Culture de mémoire et défense contre la culpabilité : les Allemands et le récit de victime

2024-08-18 19:14:00

Une influenceuse allemande veut « nettoyer » son traumatisme de guerre. Avec cette dernière ligne de rhétorique, elle s’inscrit dans une tradition allemande bien connue.

Vue de Dresde, détruite les 13 et 14 février 1945, sur une photo non datée Photo de : AP

Le traumatisme est la pièce maîtresse du présent. Récemment complété par l’ajout transgénérationnelpresque tout peut désormais être un traumatisme. Le terme perd alors tout son sens.

Pour la première fois, des psychanalystes ont examiné la transmission du traumatisme à la génération suivante en relation avec les enfants des survivants de la Shoah. En grandissant après 1945, ils avaient développé des symptômes qu’ils attribuaient aux expériences extrêmes de leurs parents dans les ghettos et les camps de concentration.

Pendant mes vacances dans le Brandebourg, je viens de tomber sur une histoire Instagram d’une influenceuse comptant plus de 120 000 abonnés qui traite réellement des sujets de la maternité et du TDAH. Les traumatismes sont son sujet préféré en ce moment, a-t-elle écrit. Le traumatisme de la guerre est toujours en nous (sic !). Avec ça nous Elle parlait évidemment de ses partisans allemands, mais certainement pas de moi. « Nous, ma génération, sommes désormais prêts à faire un peu de ménage », a-t-elle expliqué.

J’aurais aimé écrire à cette influenceuse qu’avec son envie de « nettoyer » quelque chose, elle suit une tradition allemande bien connue après tout, les Allemands voulaient aussi leur passé après 1945 ; être-propre, dans le but d’une table rase intacte de ses actions, mais malheureusement je n’ai pas pu le lui dire car Internet dans la campagne du Brandebourg est notoirement médiocre.

Les expériences vécues par les enfants des auteurs du nazisme pendant la guerre ont certainement été douloureuses. Cependant, comme l’a si bien dit le psychanalyste Kurt Grünberg, ces descendants n’ont pas seulement souffert des conséquences de la guerre, mais surtout parce que « leurs parents partageaient la responsabilité de la guerre par leurs propres actions ou omissions ».

Tout dans un seul bateau ?

Cette dissimulation ou banalisation de ses propres (coéquipiers) auteurs est ce qui se poursuit encore aujourd’hui, c’est-à-dire jusqu’à la troisième et quatrième génération. Cela signifie que les Allemands de ma génération n’ont souvent pas encore accepté la culpabilité et la responsabilité des actes de leurs ancêtres.

Parler simplement de l’expérience de la guerre comme si le national-socialisme et les camps d’extermination n’avaient jamais existé équivaut à la banaliser. En conséquence, le récit de la victime révisionniste historique allemande perdure. Victimes, auteurs et adeptes sont soudain unis dans leur expérience et les générations suivantes, dit Grünberg, sont confrontées à un héritage commun : « En fin de compte, nous sommes tous dans le même bateau… ».

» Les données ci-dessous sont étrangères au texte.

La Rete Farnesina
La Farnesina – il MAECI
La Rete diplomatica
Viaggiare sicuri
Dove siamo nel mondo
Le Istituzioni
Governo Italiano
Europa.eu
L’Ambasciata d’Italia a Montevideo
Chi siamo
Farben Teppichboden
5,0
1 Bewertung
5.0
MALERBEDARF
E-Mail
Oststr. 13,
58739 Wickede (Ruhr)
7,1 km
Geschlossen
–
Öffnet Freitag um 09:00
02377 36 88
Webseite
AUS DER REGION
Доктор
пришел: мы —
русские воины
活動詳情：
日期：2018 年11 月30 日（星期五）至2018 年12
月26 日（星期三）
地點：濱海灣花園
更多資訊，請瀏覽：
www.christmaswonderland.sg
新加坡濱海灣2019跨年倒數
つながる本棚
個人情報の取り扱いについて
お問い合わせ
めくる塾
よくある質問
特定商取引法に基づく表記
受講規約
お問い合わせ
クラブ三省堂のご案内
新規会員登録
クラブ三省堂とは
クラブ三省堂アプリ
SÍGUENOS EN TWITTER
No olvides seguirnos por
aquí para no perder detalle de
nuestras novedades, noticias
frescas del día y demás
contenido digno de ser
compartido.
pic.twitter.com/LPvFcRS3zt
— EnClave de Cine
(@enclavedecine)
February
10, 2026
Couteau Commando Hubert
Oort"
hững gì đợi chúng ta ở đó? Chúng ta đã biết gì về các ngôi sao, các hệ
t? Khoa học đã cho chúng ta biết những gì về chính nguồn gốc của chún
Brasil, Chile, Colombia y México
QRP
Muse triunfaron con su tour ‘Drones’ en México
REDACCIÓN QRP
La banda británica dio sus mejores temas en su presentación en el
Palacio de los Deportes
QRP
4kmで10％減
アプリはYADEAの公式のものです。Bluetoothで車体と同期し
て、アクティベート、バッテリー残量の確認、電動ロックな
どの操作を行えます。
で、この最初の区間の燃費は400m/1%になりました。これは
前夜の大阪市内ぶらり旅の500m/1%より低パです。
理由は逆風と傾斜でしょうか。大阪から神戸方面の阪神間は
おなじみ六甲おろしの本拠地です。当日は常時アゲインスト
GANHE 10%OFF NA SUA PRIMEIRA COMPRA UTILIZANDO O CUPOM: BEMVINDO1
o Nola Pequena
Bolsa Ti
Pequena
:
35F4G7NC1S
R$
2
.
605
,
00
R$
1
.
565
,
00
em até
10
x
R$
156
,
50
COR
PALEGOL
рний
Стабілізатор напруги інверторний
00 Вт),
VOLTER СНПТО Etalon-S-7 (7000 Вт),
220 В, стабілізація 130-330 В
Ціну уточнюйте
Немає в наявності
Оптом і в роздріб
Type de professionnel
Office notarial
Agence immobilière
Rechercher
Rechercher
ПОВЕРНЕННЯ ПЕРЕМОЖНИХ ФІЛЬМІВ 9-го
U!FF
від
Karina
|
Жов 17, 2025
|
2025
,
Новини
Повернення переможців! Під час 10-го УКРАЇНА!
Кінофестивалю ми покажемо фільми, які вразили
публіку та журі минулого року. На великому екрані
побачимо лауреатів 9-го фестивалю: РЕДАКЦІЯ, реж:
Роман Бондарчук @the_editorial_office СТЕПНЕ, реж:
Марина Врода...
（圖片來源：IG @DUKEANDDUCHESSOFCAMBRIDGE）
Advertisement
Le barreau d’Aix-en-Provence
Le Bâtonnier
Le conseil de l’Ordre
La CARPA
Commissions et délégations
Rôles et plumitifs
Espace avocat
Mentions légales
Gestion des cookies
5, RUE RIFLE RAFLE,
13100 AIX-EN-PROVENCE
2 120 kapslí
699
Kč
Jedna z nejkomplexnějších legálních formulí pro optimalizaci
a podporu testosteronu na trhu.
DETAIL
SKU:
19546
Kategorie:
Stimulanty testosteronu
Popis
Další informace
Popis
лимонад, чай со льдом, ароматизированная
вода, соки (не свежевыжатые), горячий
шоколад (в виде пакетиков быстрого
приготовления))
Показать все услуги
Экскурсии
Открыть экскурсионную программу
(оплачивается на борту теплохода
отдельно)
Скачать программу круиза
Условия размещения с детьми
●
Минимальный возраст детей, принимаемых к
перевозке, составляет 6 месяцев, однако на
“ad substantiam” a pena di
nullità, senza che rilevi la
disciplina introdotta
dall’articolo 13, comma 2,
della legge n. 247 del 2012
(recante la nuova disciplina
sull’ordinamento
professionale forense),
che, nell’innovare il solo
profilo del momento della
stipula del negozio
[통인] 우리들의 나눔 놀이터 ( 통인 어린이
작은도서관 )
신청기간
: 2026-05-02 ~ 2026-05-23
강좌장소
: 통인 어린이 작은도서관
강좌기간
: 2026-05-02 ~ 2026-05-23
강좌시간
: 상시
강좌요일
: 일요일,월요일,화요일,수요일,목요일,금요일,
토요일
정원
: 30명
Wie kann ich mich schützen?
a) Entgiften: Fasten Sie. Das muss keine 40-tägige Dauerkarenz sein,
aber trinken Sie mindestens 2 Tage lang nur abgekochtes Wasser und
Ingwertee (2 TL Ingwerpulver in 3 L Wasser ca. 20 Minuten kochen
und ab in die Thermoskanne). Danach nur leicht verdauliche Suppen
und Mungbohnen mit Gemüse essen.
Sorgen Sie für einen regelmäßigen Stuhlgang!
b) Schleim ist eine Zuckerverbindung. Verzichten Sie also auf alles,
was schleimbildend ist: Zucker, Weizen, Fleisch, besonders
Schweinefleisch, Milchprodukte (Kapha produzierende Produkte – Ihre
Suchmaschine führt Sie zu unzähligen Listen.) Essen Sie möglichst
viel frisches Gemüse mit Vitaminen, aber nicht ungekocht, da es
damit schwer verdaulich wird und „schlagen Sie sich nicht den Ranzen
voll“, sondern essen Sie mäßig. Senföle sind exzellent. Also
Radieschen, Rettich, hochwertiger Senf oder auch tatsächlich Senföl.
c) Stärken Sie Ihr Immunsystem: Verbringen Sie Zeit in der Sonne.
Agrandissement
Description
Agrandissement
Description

Bien que je ne puisse me débarrasser de ces pensées, je me retrouve dans le Spreewald devant une plaque commémorative intitulée “1945”, qui commémore le bombardement de la ville de Lübben. Ce tableau est un exemple de ce qui n’est généralement pas mentionné : ce qui a précédé les raids aériens alliés (à savoir la guerre allemande de vol et d’anéantissement), qui n’a pas pu trouver de place dans les abris anti-aériens (y compris les travailleurs forcés), pourquoi et par qui, le nombre de morts s’est multiplié jusqu’à ce jour et a été utilisé à des fins de propagande.

Ce qui est significatif, c’est la manière dont fonctionne encore aujourd’hui l’histoire de la mémoire. Cette année, les néo-nazis se sont à nouveau réunis pour commémorer les victimes du bombardement de Dresde. « Hier Dresde, aujourd’hui Gaza », pouvait-on lire sur une banderole. En octobre dernier, des centaines d’étudiants ont scandé depuis la gauche : « Libérez la Palestine de la culpabilité allemande ».

En conséquence, les revendications des extrémistes de droite, des gauchistes anti-impérialistes et de la mère influenceuse sont similaires. Ils veulent tous – consciemment ou non – tracer une ligne dans le sable, libérer les Allemands de leur responsabilité historique, quelque chose nettoyer. À ce stade, c’est effectivement vrai : ils sont dans le même bateau.